Remédio para ressaca é mito? Especialista faz alerta importante

Festa de Natal, Ano Novo, fim de ano e álcool: Farmacêutica explica mitos dos remédios 'cura-ressaca'

Por João Tramm.

As festas de Natal, Réveillon e confraternizações de fim de ano costumam vir acompanhadas de exageros no consumo de bebidas alcoólicas — e, no dia seguinte, de sintomas bem conhecidos como dor de cabeça, enjoo e mal-estar. Fim de ano e álcool: farmacêutica explica mitos dos remédios “cura-ressaca”.

Em entrevista ao Aratu On, a farmacêutica Amanda Arruda esclarece que a ressaca é uma resposta inflamatória e metabólica do organismo ao álcool e que não existe medicamento capaz de “anular” seus efeitos, apenas produtos que ajudam a aliviar sintomas específicos enquanto o corpo se recupera.

Segundo a especialista, a ressaca não é apenas resultado da desidratação, como muitos acreditam. “Ela é uma resposta inflamatória e metabólica do organismo ao consumo excessivo de álcool”, afirma. Durante a metabolização da bebida no fígado, o álcool é transformado em acetaldeído, uma substância tóxica que provoca sintomas como náusea, dor de cabeça, aceleração dos batimentos cardíacos e sensação geral de intoxicação.

Amanda destaca que a ressaca costuma surgir quando o nível de álcool no sangue já está caindo, ou seja, depois que o efeito da embriaguez passa. Além do acetaldeído, o álcool desidrata, irrita o estômago, altera o nível de açúcar no sangue e ativa processos inflamatórios.

Fim de ano e álcool: Farmacêutica explica mitos dos remédios 'cura-ressaca'

Fim de ano e álcool: Farmacêutica explica mitos dos remédios 'cura-ressaca'

De acordo com Amanda Arruda, produtos populares como Engov e Epocler não curam a ressaca, mas podem aliviar sintomas específicos. O Engov comprimido combina substâncias que ajudam na dor de cabeça, na proteção do estômago e no estado de alerta, enquanto o Epocler atua estimulando a função hepática e pode melhorar sintomas digestivos, como o empachamento.

Já o Engov líquido funciona principalmente como um repositor de líquidos e sais minerais, semelhante a um isotônico. “Ele ajuda na hidratação e na reposição de eletrólitos, o que pode aliviar parte do mal-estar, mas não faz detox nem neutraliza o álcool”, explica.

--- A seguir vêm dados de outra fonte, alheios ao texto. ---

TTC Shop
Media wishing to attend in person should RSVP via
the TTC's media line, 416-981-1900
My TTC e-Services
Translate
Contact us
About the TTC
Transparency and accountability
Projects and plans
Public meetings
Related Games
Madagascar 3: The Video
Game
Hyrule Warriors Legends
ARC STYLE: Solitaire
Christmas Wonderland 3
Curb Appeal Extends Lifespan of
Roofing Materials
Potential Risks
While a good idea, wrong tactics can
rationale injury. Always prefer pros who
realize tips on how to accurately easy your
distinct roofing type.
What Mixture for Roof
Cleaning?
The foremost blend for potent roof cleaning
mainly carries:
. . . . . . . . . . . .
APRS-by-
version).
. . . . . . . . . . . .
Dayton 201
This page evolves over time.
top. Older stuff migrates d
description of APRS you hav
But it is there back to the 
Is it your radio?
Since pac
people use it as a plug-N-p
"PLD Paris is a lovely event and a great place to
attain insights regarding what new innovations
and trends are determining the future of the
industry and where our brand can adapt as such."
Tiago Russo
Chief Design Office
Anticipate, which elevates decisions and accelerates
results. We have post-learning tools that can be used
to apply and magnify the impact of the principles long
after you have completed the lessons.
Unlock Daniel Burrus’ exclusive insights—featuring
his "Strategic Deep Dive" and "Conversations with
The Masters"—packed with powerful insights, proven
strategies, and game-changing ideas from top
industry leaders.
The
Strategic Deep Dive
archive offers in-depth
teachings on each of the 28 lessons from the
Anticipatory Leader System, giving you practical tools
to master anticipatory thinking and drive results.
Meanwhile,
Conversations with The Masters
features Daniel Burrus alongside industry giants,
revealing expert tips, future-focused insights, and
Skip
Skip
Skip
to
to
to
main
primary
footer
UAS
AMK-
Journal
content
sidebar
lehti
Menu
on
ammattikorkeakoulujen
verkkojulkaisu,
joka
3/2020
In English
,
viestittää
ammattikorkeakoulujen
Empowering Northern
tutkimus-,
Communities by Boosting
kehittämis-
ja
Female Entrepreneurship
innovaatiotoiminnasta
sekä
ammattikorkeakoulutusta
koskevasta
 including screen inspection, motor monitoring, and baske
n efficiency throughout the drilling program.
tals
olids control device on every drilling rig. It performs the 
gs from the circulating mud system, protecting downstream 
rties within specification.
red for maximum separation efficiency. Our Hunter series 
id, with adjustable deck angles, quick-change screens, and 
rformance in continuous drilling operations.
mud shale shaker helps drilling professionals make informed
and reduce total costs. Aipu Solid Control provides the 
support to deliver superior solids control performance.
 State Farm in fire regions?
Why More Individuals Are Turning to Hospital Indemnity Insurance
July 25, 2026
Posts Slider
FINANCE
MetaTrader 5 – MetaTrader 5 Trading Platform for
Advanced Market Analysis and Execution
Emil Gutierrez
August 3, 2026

Entre as crenças mais comuns, dormir muito, beber café forte ou até consumir mais álcool para “melhorar” os sintomas não são soluções eficazes. “Dormir ajuda na recuperação, mas não cura sozinho. Beber mais álcool é um dos piores mitos, porque só adia e piora o problema”, alerta a farmacêutica. O café, por sua vez, pode aumentar a irritação gástrica e a ansiedade.

A farmacêutica reforça que não existe medicamento capaz de anular os efeitos do excesso de álcool. A principal estratégia continua sendo a prevenção: alimentar-se bem antes e durante o consumo, intercalar bebidas alcoólicas com água, evitar misturar muitos tipos de bebida e respeitar os próprios limites.

“Nenhum produto substitui hidratação, alimentação e consumo consciente”, conclui Amanda Arruda. “O corpo sempre cobra depois.”

Dra. Amanda Arruda, farmacêutica (@amandapires.arruda)

Confira dois drinks para ajudar ressaca

As opções de bebidas alcoólicas para curtir a chegada do Ano Novo são diversas, porém, a certeza de todas elas é sempre a mesma: grande possibilidade de ressaca. Para evitar a dor de cabeça, conheça drinks com ingredientes caseiros podem ser feitos de forma fácil. 

Dentre eles, uma opção para se hidratar é feito com uma fatia de melancia e dez folhas de hortelã. Durante a preparação, os itens devem ser batidos rapidamente no liquidificador e servidos sem coar. O segundo, apesar de envolver mais ingredientes, leva o mesmo processo de produção, devendo também ser servido batido e sem coar. Os ingredientes são: uma fatia de mamão, duas fatias médias de abacaxi, uma colher de chá de mel e duas folhas de couve.

Falando em festa de ano novo, o Festival Virada Salvador já tem suas atrações definidas.  O evento será realizado entre os dias 27 e 31 de dezembro, na Arena O Canto da Cidade, na Boca do Rio. Este ano, Ivete Sangalo volta a fazer a contagem regressiva para o ano novo. De 2024 para 2025, esse papel foi de Léo Santana.